Content starts

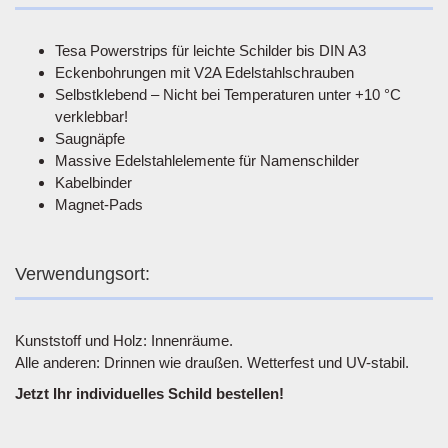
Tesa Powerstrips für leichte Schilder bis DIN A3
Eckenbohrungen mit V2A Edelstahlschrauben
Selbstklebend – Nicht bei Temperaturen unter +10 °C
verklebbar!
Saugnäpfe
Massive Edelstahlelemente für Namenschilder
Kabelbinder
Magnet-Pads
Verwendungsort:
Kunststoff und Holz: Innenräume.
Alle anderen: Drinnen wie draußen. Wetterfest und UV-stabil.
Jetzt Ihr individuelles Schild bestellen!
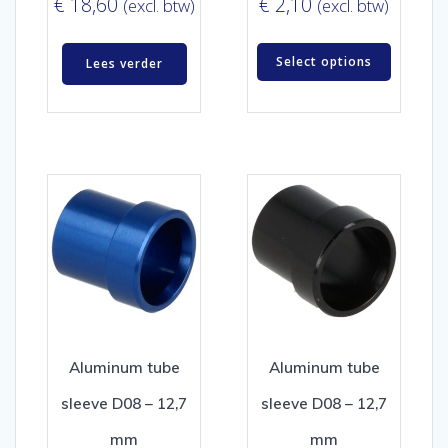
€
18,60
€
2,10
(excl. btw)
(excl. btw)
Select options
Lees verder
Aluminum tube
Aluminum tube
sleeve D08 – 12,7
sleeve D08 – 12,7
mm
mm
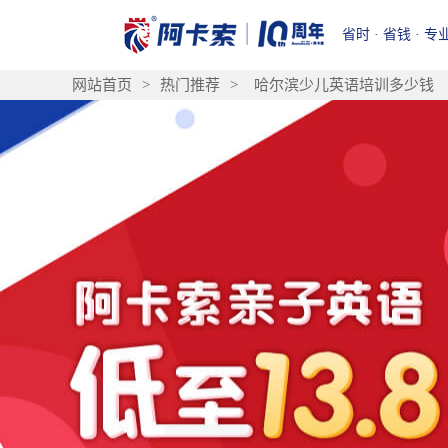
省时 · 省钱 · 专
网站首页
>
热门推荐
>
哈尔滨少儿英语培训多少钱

Content ends

### Work to complete:
Every line of the material must be repeated exactly; pictures stay out.

### Your solution:
Tesa Powerstrips für leichte Schilder bis DIN A3
Eckenbohrungen mit V2A Edelstahlschrauben
Selbstklebend – Nicht bei Temperaturen unter +10 °C
verklebbar!
Saugnäpfe
Massive Edelstahlelemente für Namenschilder
Kabelbinder
Magnet-Pads
Verwendungsort:
Kunststoff und Holz: Innenräume.
Alle anderen: Drinnen wie draußen. Wetterfest und UV-stabil.
Jetzt Ihr individuelles Schild bestellen!
€
18,60
€
2,10
(excl. btw)
(excl. btw)
Select options
Lees verder
Aluminum tube
Aluminum tube
sleeve D08 – 12,7
sleeve D08 – 12,7
mm
mm
省时 · 省钱 · 专
网站首页
>
热门推荐
>
哈尔滨少儿英语培训多少钱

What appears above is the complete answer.